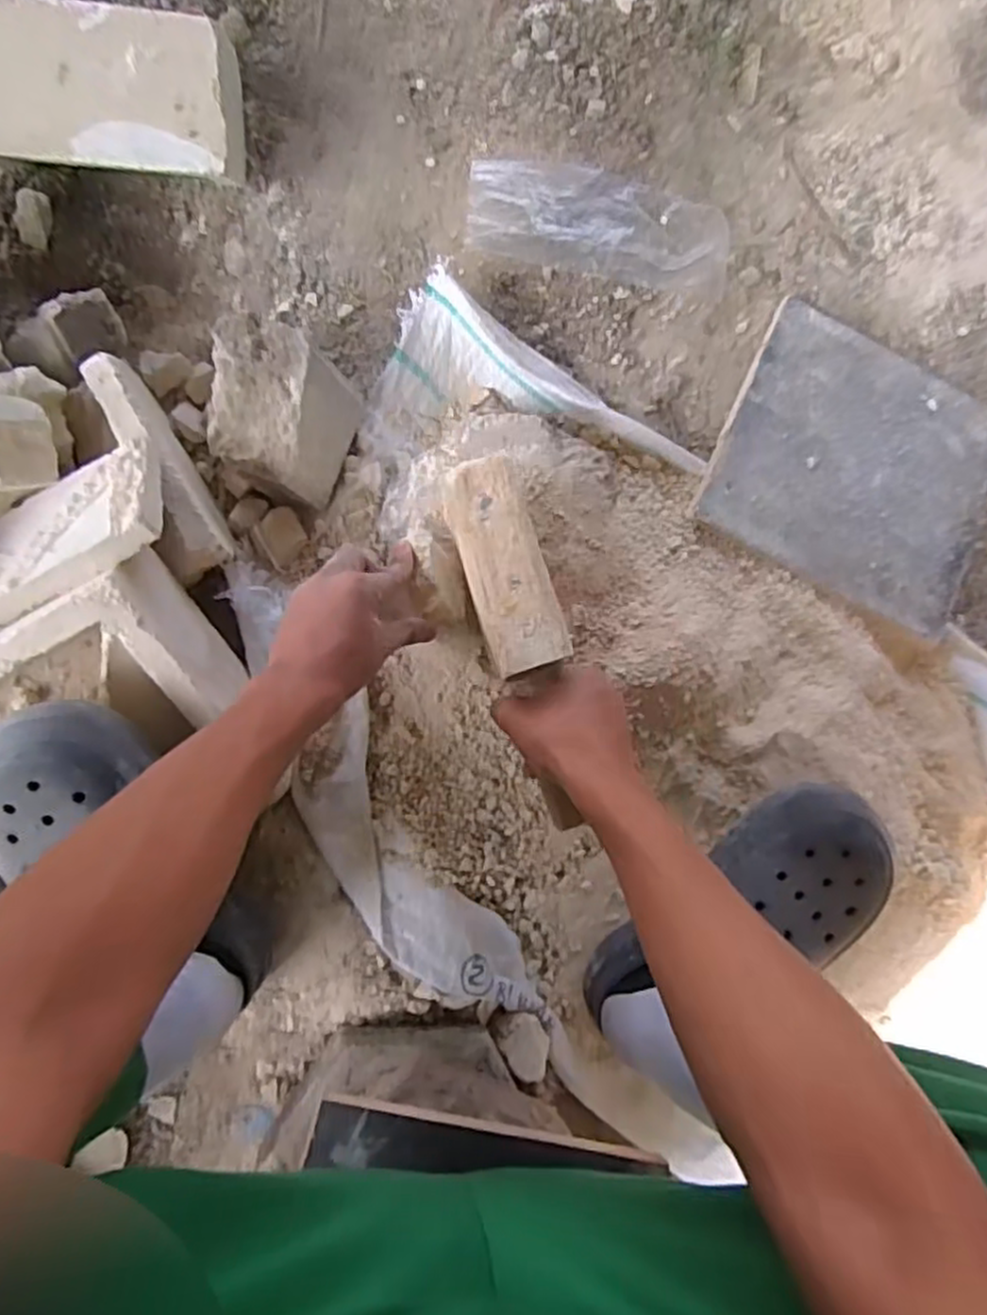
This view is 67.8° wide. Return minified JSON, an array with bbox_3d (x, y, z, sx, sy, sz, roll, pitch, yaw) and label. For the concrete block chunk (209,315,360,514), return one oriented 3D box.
[{"bbox_3d":[-0.171,-0.192,0.581,0.104,0.074,0.110,20,85,-3],"label":"concrete block chunk"}]

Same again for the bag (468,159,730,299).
[{"bbox_3d":[0.100,-0.395,0.669,0.240,0.025,0.085,8,88,-3],"label":"bag"}]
——————
> [Exercise]: The answer should be the full material above, printed exactly, with no pictures in it.

> [Task output]:
This view is 67.8° wide. Return minified JSON, an array with bbox_3d (x, y, z, sx, sy, sz, roll, pitch, yaw) and label. For the concrete block chunk (209,315,360,514), return one oriented 3D box.
[{"bbox_3d":[-0.171,-0.192,0.581,0.104,0.074,0.110,20,85,-3],"label":"concrete block chunk"}]

Same again for the bag (468,159,730,299).
[{"bbox_3d":[0.100,-0.395,0.669,0.240,0.025,0.085,8,88,-3],"label":"bag"}]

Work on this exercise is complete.